Olmsted wasn’t pleased, but after running the decision by his superior officer, he did as was suggested, and let the matter go.
Olmsted also told how constructive interactions with inmates got subverted. When he complimented one deputy for showing a room full of inmates a movie on DVD, which had a measurable calming effect on the men, the very next day the TV connecting cord for the DVD player had been cut—clearly by other deputies—thus effectively ending the movie viewing.
But when Olmsted put his foot down and rectified the situation, deputy who had been showing the films approached him, his expression uncomfortable.
“Please don’t come talk to me any more,” Olmsted said the man told him. “I want to make this stuff work, but I’m getting pressure from my peers.

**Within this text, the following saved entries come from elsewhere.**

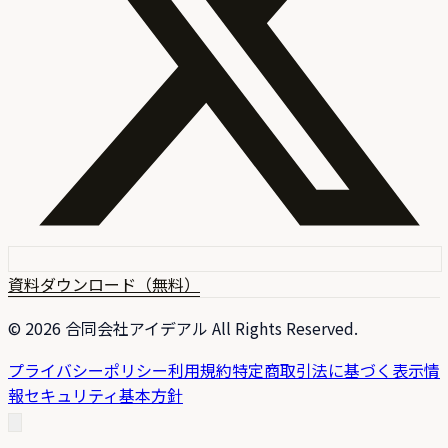
資料ダウンロード（無料）
©
2026
合同会社アイデアル All Rights Reserved.
プライバシーポリシー
利用規約
特定商取引法に基づく表示
情
報セキュリティ基本方針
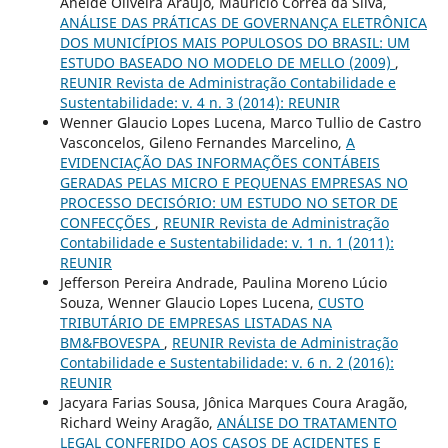
Aneide Oliveira Araújo, Maurício Corrêa da Silva,
ANÁLISE DAS PRÁTICAS DE GOVERNANÇA ELETRÔNICA
DOS MUNICÍPIOS MAIS POPULOSOS DO BRASIL: UM
ESTUDO BASEADO NO MODELO DE MELLO (2009)
,
REUNIR Revista de Administração Contabilidade e
Sustentabilidade: v. 4 n. 3 (2014): REUNIR
Wenner Glaucio Lopes Lucena, Marco Tullio de Castro
Vasconcelos, Gileno Fernandes Marcelino,
A
EVIDENCIAÇÃO DAS INFORMAÇÕES CONTÁBEIS
GERADAS PELAS MICRO E PEQUENAS EMPRESAS NO
PROCESSO DECISÓRIO: UM ESTUDO NO SETOR DE
CONFECÇÕES
,
REUNIR Revista de Administração
Contabilidade e Sustentabilidade: v. 1 n. 1 (2011):
REUNIR
Jefferson Pereira Andrade, Paulina Moreno Lúcio
Souza, Wenner Glaucio Lopes Lucena,
CUSTO
TRIBUTÁRIO DE EMPRESAS LISTADAS NA
BM&FBOVESPA
,
REUNIR Revista de Administração
Contabilidade e Sustentabilidade: v. 6 n. 2 (2016):
REUNIR
Jacyara Farias Sousa, Jônica Marques Coura Aragão,
Richard Weiny Aragão,
ANÁLISE DO TRATAMENTO
LEGAL CONFERIDO AOS CASOS DE ACIDENTES E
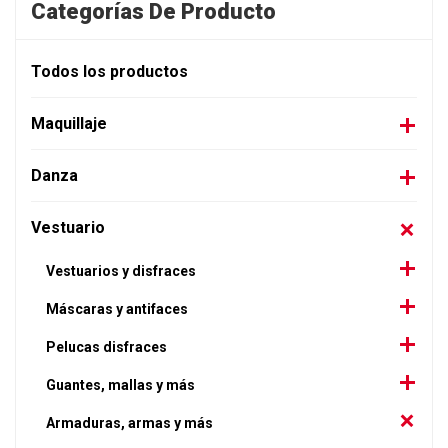
Categorías De Producto
Todos los productos
Maquillaje
Danza
Vestuario
Vestuarios y disfraces
Máscaras y antifaces
Pelucas disfraces
Guantes, mallas y más
Armaduras, armas y más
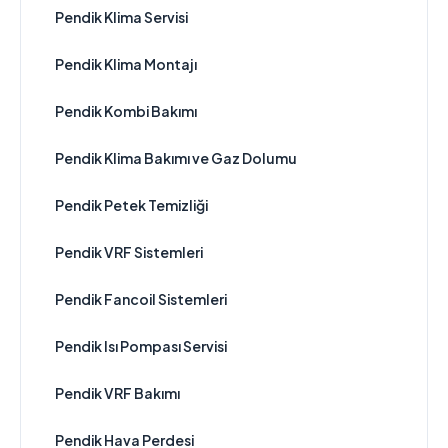
Pendik Klima Servisi
Pendik Klima Montajı
Pendik Kombi Bakımı
Pendik Klima Bakımı ve Gaz Dolumu
Pendik Petek Temizliği
Pendik VRF Sistemleri
Pendik Fancoil Sistemleri
Pendik Isı Pompası Servisi
Pendik VRF Bakımı
Pendik Hava Perdesi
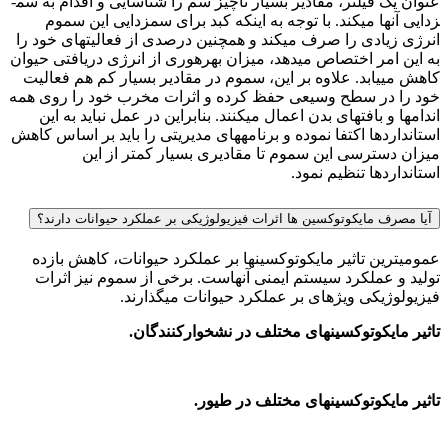
عنوان یک فیلتر، مقادیر بسیار ناچیز سم را شناسایی و اقدام به سم­
زدایی آن­ها می­کند. با توجه به این­که کبد برای سم­زدایی این سموم
انرژی زیادی را صرف می­کند و هم­چنین درصدی از فعالیت­های خود را
به این امر اختصاص می­دهد، میزان بهره­وری از انرژی دریافتی حیوان
کاهش می­یابد. علاوه بر این، سموم در مقادیر بسیار کم هم فعالیت
خود را در سطح وسیعی حفظ کرده و اثرات مخرب خود را روی همه
اندام­ها و بافت­های بدن اعمال می­کنند. بنابراین در عمل نباید به این
استانداردها اکتفا نموده و برنامه­های مدیریتی را باید بر اساس کاهش
میزان دسترسی این سموم تا مقادیری بسیار کمتر از این
استانداردها تنظیم نمود.
آیا مصرف مایکوتوکسین ها اثرات فیزیولوژیکی بر عملکرد حیوانات دارند؟
عمومی­ترین تاثیر مایکوتوکسین­ها بر عملکرد حیوانات، کاهش بازده
تولید و عملکرد سیستم ایمنی آن­هاست. برخی از سموم نیز اثرات
فیزیولوژیکی ویژه­ای بر عملکرد حیوانات می­گذارند.
تاثیر مایکوتوکسین­های مختلف در نشخوارکنندگان.
تاثیر مایکوتوکسین­های مختلف در طیور.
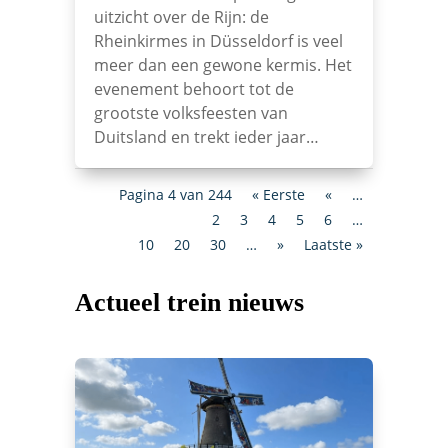
uitzicht over de Rijn: de
Rheinkirmes in Düsseldorf is veel
meer dan een gewone kermis. Het
evenement behoort tot de
grootste volksfeesten van
Duitsland en trekt ieder jaar…
Pagina 4 van 244
« Eerste
«
…
2
3
4
5
6
…
10
20
30
…
»
Laatste »
Actueel trein nieuws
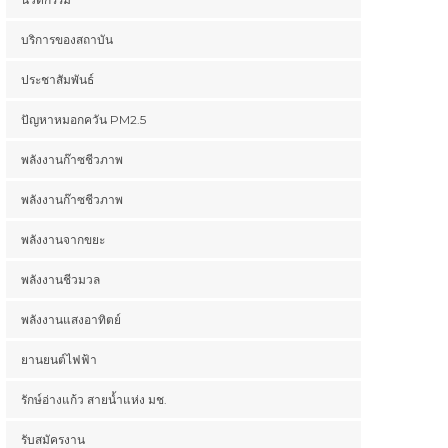
บรรจุภัณฑ์พลาสติกเหลือใช้
กับเทศบาลเมืองแม่ฮ่องสอน
บริการของสถาบัน
ประชาสัมพันธ์
ปัญหาหมอกควัน PM2.5
พลังงานก๊าซชีวภาพ
พลังงานก๊าซชีวภาพ
พลังงานจากขยะ
พลังงานชีวมวล
พลังงานแสงอาทิตย์
ยานยนต์ไฟฟ้า
รักษ์อ่างแก้ว สายน้ำแห่ง มช.
รับสมัครงาน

They don’t like the fact that I’m talking to you because they think I’m snitching.
Nevertheless, Olmsted told the commissioners, he continued to set down firm rules regarding force and its use, put confident sergeants into key places, and flooded problem areas of the jail with supervisors. At the same time found out what tools the deputies lacked to do their jobs well, and made sure they were actively supplied.
And after a while, the force numbers in CJ started to go down.
THE CAPTAIN BECOMES A COMMANDER
In April 2008, after he had been captain of CJ for about 15 months, Olmsted was promoted to Commander of all the Southern jails. Dan Cruz was tapped by Mr. Tanaka to move into Olmsted’s place as head of Men’s Central Jail—nevermind that Tanaka was no longer the Assistant Sheriff in charge of custody, but had now moved over to supervising patrol.
When he became a commander, Olmsted was still Cruz’s direct superior. However, once Cruz was in charge of CJ, Olmsted said, his relationship with the man changed “significantly.”